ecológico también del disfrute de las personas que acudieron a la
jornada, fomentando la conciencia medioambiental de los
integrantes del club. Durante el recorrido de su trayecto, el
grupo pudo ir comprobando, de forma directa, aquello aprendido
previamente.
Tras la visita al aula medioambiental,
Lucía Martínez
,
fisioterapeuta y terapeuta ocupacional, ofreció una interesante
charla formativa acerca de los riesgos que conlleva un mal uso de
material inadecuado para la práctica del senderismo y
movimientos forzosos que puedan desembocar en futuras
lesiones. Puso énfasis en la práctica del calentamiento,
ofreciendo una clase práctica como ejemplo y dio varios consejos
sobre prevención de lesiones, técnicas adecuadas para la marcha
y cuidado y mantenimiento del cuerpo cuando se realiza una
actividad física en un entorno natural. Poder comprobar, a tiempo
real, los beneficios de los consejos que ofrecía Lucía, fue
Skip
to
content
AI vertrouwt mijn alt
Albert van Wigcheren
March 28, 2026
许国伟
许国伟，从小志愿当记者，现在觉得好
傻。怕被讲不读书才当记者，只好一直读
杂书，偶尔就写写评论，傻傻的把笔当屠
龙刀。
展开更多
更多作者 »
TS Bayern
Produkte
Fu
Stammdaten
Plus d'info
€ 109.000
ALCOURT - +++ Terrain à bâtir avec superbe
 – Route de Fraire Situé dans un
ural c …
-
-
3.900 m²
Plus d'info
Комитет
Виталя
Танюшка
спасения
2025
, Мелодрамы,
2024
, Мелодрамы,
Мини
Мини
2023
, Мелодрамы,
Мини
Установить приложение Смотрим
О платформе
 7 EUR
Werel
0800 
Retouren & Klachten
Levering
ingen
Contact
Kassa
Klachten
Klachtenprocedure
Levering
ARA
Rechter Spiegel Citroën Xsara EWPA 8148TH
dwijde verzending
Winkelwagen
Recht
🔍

_ _ _

#### About this task:
Which lines of the records hold the string "práctica"? Copy each one.

#### Output:
material inadecuado para la práctica del senderismo y
lesiones. Puso énfasis en la práctica del calentamiento,
ofreciendo una clase práctica como ejemplo y dio varios consejos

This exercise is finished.